Tatsächlich glauben viele Syrer, dass Washington keinen Regimesturz wie im benachbarten Irak betreibt, aus Angst, dass dann ähnlich wie im Irak der gesamte Staatsapparat zusammenbrechen könnte. „Die Amerikaner wollen keinen Regimewechsel, sondern ein anderes Verhalten des Regimes“, meint Aiman Abdel Nour dazu, der dem Flügel der regierenden Baath-Partei angehört und für politische Reformen wirbt. Auch er beklagt die relative Inaktivität des Regimes. „Sie benutzen ihre alten Instrumente, die unter den neuen Umständen nicht mehr funktionieren: Abwarten, feilschen und dann Zugeständnisse geben“, sagt der Initiator der prominenten Internetseite All4Syria.org. Er wirkt müde und deprimiert. Nour kommt gerade von einem offiziellen abendlichen Empfang. „Man muss sich vorstellen: Es gibt ein nur fünfköpfiges Komitee, das jetzt die Strategie ausarbeiten soll, wie mit einer UN-Resolution umgegangen werden soll“, sagt er. Darin sitzen der Außenminister, zwei hohe Baath-Funktionäre und zwei Chefs der Sicherheitsapparate. Sie halten das Schicksal des Landes in ihren Händen.
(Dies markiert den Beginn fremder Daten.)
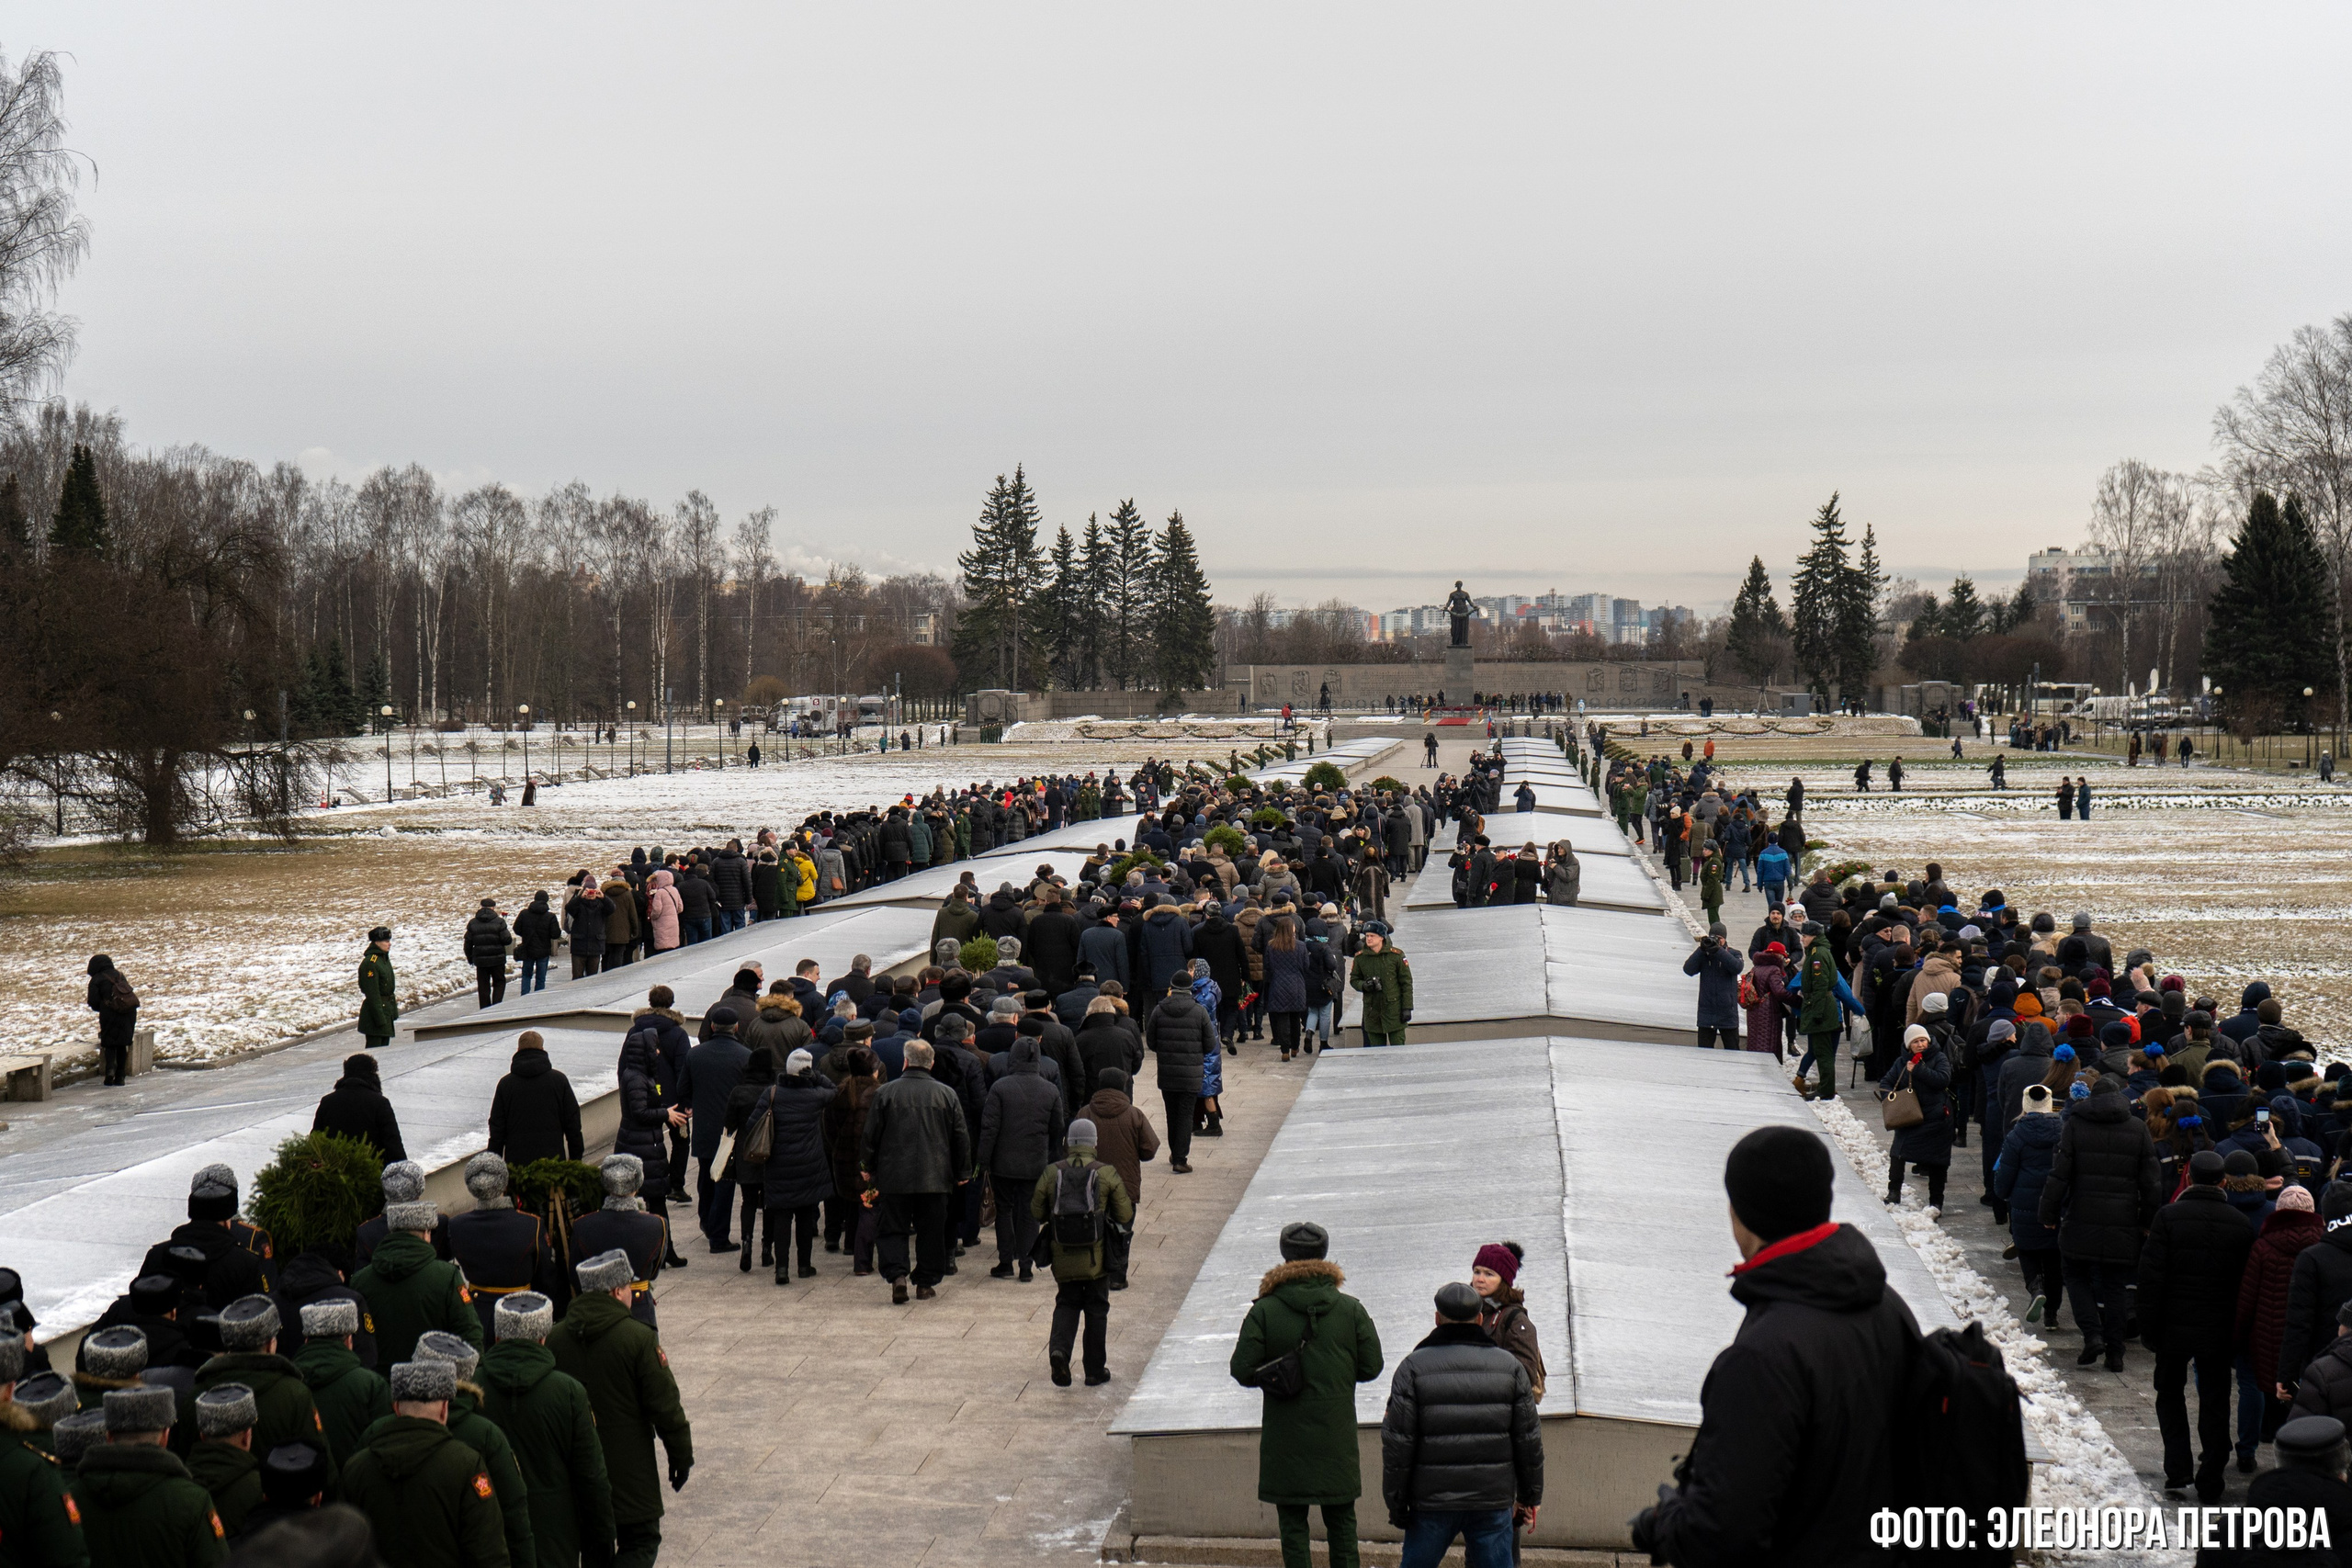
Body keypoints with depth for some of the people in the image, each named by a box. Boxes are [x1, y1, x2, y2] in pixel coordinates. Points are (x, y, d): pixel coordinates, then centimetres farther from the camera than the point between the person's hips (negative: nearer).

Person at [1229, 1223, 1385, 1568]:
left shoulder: (1263, 1311, -9)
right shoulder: (1351, 1309, -3)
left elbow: (1243, 1371, -10)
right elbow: (1371, 1366, 1)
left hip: (1286, 1441, -2)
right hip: (1337, 1435, 2)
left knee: (1292, 1522, 7)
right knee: (1341, 1521, 13)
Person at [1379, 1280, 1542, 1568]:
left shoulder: (1413, 1367, -4)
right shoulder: (1509, 1366, 4)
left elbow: (1397, 1444, -7)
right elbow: (1529, 1440, 5)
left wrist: (1396, 1503, 0)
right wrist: (1529, 1497, 14)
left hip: (1433, 1502, -1)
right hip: (1494, 1501, 2)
Geheimdienste und der allmächtige Sicherheitsapparat gelten bei allen als verhasst. Präsident Baschar al-Assad selbst wird oft von der Kritik ausgenommen. Dass viele Syrer nach einem Regimesturz irakische Verhältnisse befürchten, nutzt das Regime, um sich als einzige Alternative zum Chaos darzustellen.
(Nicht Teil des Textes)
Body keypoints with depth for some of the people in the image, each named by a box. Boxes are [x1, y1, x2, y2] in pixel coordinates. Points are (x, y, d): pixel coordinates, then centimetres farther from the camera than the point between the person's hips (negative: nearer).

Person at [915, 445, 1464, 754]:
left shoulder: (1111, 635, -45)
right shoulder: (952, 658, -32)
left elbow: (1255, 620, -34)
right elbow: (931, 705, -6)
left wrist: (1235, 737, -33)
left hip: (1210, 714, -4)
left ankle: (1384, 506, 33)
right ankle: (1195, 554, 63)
Doch die wichtigste Taktik der Regierenden in Damaskus ist es, die Syrer zu überzeugen, dass der Mehlis-Bericht sich nicht gegen das Regime, sondern gegen das ganze Land wendet. „Normalerweise stellt sich das Regime vor das Volk, jetzt versteckt es sich hinter ihm“, beschreibt Nour diesen Mechanismus. Ob er funktioniert? Für Nour hängt das davon ab, wie der endgültige Bericht aussehen wird, den Mehlis bis zum 15. Dezember vorlegen muss. „Wenn er vage bleibt und sich auf dubiose Zeugenaussagen stützt, dann werden alle Syrer ihn als Machwerk made in USA ansehen, das nicht auf das Regime, sondern auf das ganze Land abzielt“, glaubt er. Aber „wenn sich darin echte Beweise für eine syrische Verwicklung finden, dann wird das syrische Volk nicht bereit sein, die Verbrecher zu verstecken und dafür den Preis von Sanktionen zu bezahlen“.